LA EXTRAÑA PAREJA
LA
EXTRAÑA PAREJA
Recuerdo
la primera vez que nos vimos. Yo al lado de él en la mesa principal de la casa
señorial. No nos hablamos. En realidad, nunca nos hemos hablado. Parece como
que sólo nuestra cercanía fuese suficiente para establecer un flujo de, no sé,
es difícil de explicar. Una especie de afecto mutuo. Una cierta confianza y
seguridad al estar cerca.
Después hemos coincidido otras muchas veces. Siempre, no
sé muy bien porqué, en ocasiones importantes. En fiestas en las que todas las
personas parecían notables, vestidas con ropajes suntuosos, con ademanes
afectados y hablando casi en susurros, como si temiesen molestarse entre sí o
romper la armonía que se respiraba en aquel comedor.

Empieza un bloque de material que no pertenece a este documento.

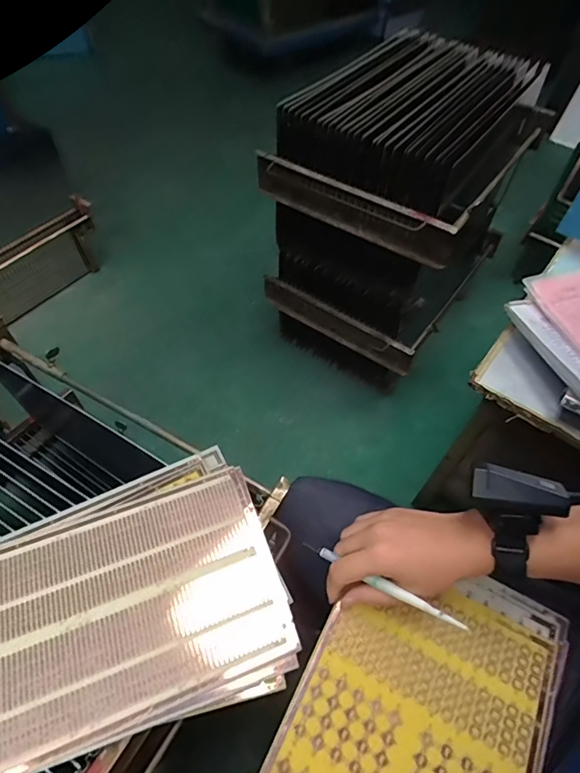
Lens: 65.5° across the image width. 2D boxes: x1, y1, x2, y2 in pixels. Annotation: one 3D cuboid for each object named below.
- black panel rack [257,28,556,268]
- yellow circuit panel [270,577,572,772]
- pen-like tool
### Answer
[{"bbox_3d":[0.250,-0.514,0.894,0.389,0.203,0.510,31,59,18],"label":"black panel rack"},{"bbox_3d":[0.087,0.298,0.348,0.182,0.009,0.335,26,57,15],"label":"yellow circuit panel"},{"bbox_3d":[0.077,0.171,0.392,0.154,0.007,0.008,18,53,33],"label":"pen-like tool"}]

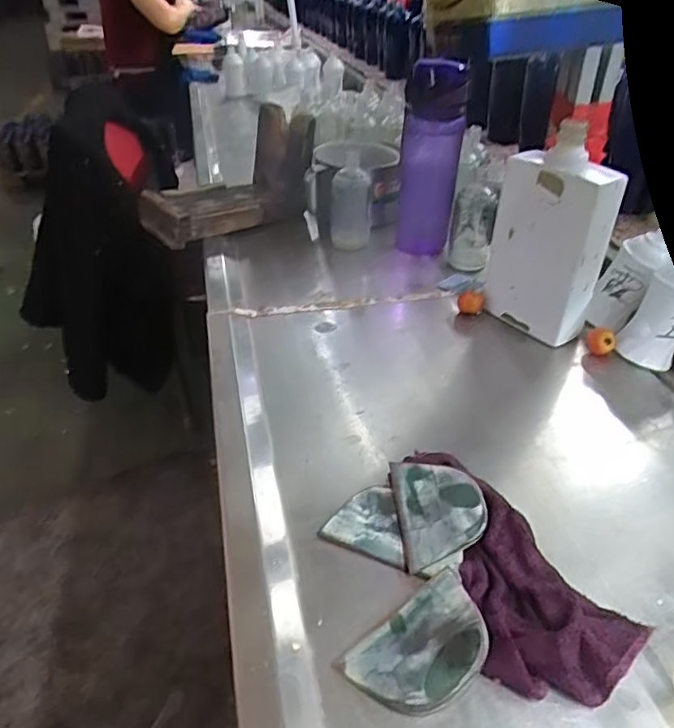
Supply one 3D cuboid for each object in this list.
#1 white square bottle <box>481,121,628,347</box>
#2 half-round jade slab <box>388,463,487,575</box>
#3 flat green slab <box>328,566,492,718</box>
[{"bbox_3d":[0.215,-0.122,0.586,0.049,0.189,0.113,-23,41,-30],"label":"white square bottle"},{"bbox_3d":[0.071,0.099,0.398,0.059,0.005,0.080,-13,44,5],"label":"half-round jade slab"},{"bbox_3d":[0.050,0.163,0.326,0.087,0.009,0.054,-28,38,-26],"label":"flat green slab"}]

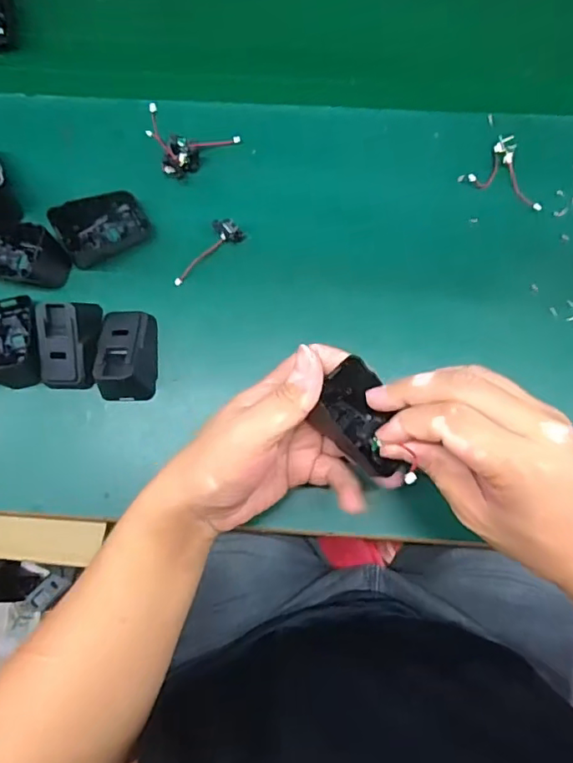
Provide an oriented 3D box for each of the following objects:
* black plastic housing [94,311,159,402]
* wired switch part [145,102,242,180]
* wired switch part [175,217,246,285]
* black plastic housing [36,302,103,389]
[{"bbox_3d":[-0.123,-0.021,0.419,0.040,0.036,0.068,1,82,1],"label":"black plastic housing"},{"bbox_3d":[-0.083,-0.191,0.447,0.074,0.019,0.050,19,83,4],"label":"wired switch part"},{"bbox_3d":[-0.066,-0.106,0.441,0.068,0.015,0.020,-37,83,-4],"label":"wired switch part"},{"bbox_3d":[-0.169,-0.030,0.422,0.043,0.035,0.069,3,82,2],"label":"black plastic housing"}]

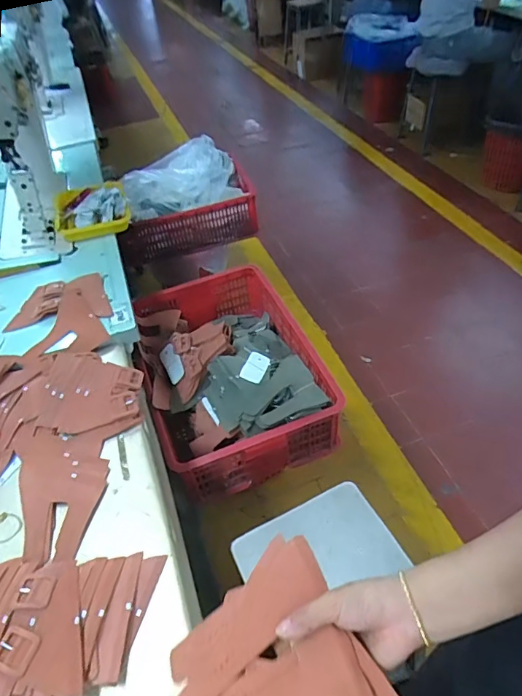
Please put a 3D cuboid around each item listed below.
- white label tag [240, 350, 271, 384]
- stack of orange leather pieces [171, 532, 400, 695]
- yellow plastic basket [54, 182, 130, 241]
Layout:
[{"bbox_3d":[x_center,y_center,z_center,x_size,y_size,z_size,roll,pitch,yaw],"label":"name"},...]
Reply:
[{"bbox_3d":[-0.013,0.046,1.123,0.055,0.008,0.100,29,47,-2],"label":"white label tag"},{"bbox_3d":[0.006,0.287,0.410,0.171,0.039,0.180,-24,48,-16],"label":"stack of orange leather pieces"},{"bbox_3d":[-0.467,-0.378,1.253,0.200,0.075,0.200,-14,46,-7],"label":"yellow plastic basket"}]

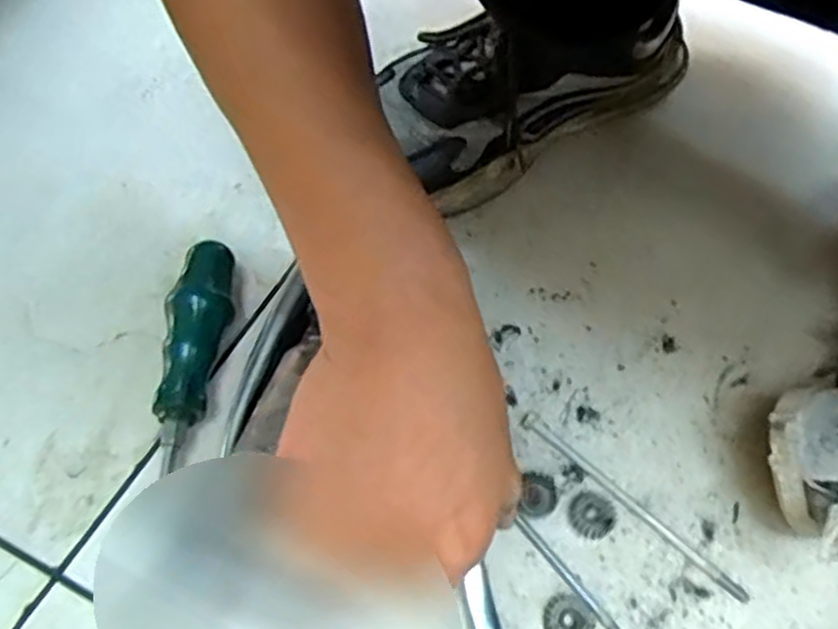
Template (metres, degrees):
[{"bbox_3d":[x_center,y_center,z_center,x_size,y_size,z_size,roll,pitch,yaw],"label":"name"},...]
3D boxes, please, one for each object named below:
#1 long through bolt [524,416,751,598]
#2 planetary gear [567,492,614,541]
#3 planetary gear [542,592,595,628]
[{"bbox_3d":[0.101,0.090,0.357,0.128,0.004,0.009,40,63,20],"label":"long through bolt"},{"bbox_3d":[0.082,0.095,0.351,0.020,0.007,0.021,2,57,-3],"label":"planetary gear"},{"bbox_3d":[0.065,0.134,0.325,0.021,0.007,0.022,2,57,-3],"label":"planetary gear"}]

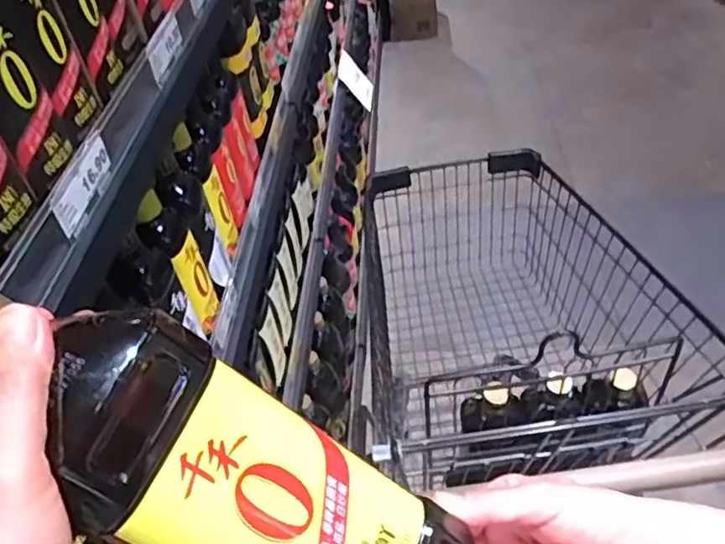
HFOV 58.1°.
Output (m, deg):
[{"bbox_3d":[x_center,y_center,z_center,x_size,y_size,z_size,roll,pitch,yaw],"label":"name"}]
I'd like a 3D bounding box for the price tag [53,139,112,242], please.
[{"bbox_3d":[-0.200,-0.063,0.469,0.004,0.025,0.086,-1,43,7],"label":"price tag"}]

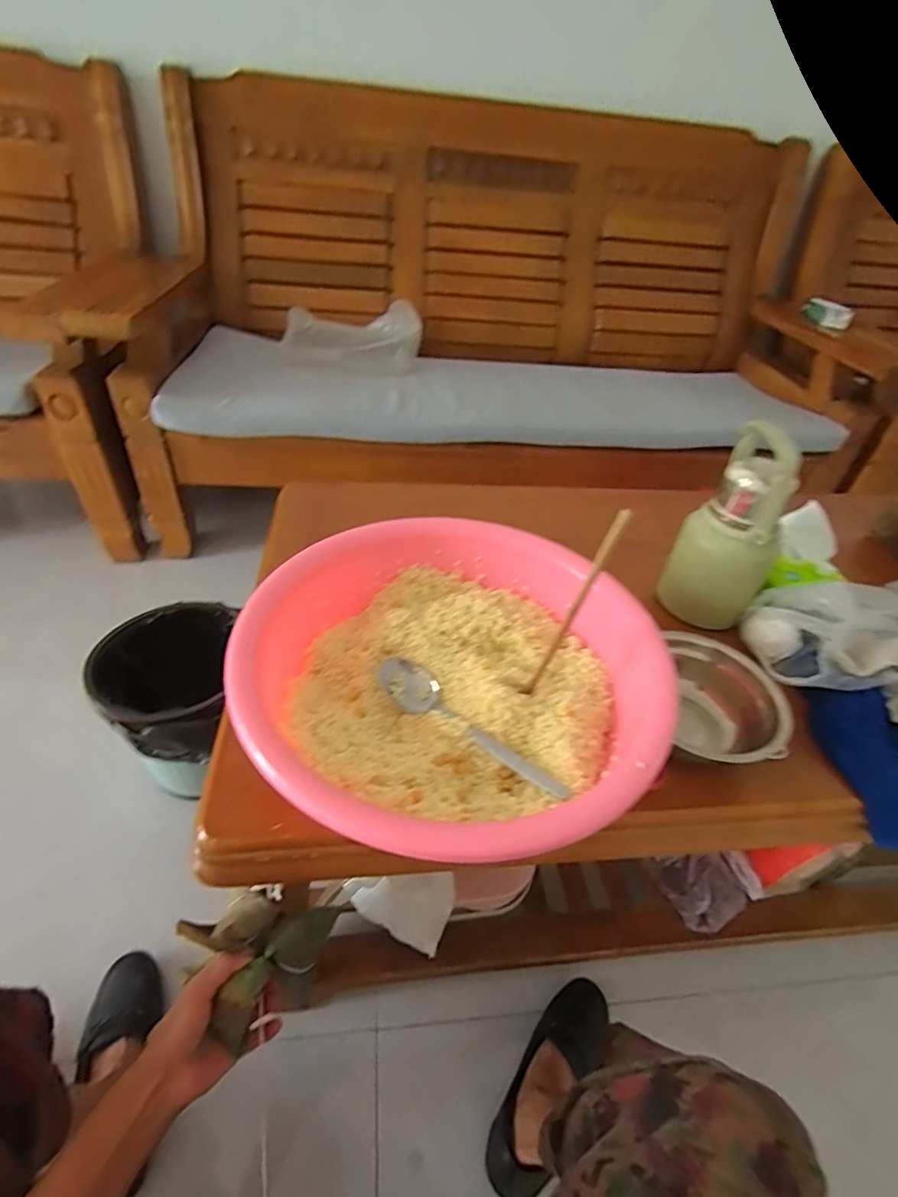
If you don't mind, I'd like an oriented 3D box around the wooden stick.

Por supuesto, yo siempre callada, algún leve sonido como
de disculpa cuando, sin pretenderlo, apenas rozaba algo o a alguien próximo.
Cuando más disfrutaba era siempre antes de que sirviesen la comida o la cena,
mirando a mi alrededor y fijándome en toda la parafernalia que acompañaba esos
actos. Además, eran los momentos en que estaba más próxima a él. Nadie nos
molestaba. Nadie se fijaba en nosotros. Uno al lado del otro. Mirándonos sin
hablar. Brillando en uno el reflejo del otro. Admirando sus formas, su blanca
palidez y sintiendo que él hacía lo mismo conmigo. Odiaba el momento en que,
por conveniencias sociales, teníamos que separarnos. Yo siempre tenía que irme antes.
Fueron muchas fiestas. Trascurrieron años de callada
felicidad. Hasta aquel aciago día de la fiesta doble. A mediodía hubo una
comida y, aunque se alargó bastante, todo transcurrió como solía ser normal.
Nos retiramos a descansar y asearnos hasta la cena. A esa hora, ya en el
comedor, oímos voces desentonadas, solicitudes de calma, lloros y protestas que
se iban acercando. Se hizo un silencio espeso, como ese aire denso que presagia
la tormenta, casi irrespirable. Yo no sabía hacia dónde mirar, hasta que oí un
grito desgarrador y vi como mi amado estaba clavado en el pecho de uno de los
señores, manchado por la sangre que teñía, saliendo a borbotones, la blancura
de su empuñadura y la pechera del señor. Se los llevaron juntos y no volví a
ver a ninguno de ellos.
Desde entonces, las fiestas ya no son tan frecuentes,
apenas una o dos al año. A nosotros, los cubiertos de plata, nos sacan de vez
en cuando para darnos unos masajes y recuperar el brillo que veo reflejado en
las otras cucharas. Aunque en esas ocasionales fiestas me han colocado al lado
de otros cuchillos, no es lo mismo. Son otros. No es mi amado compañero.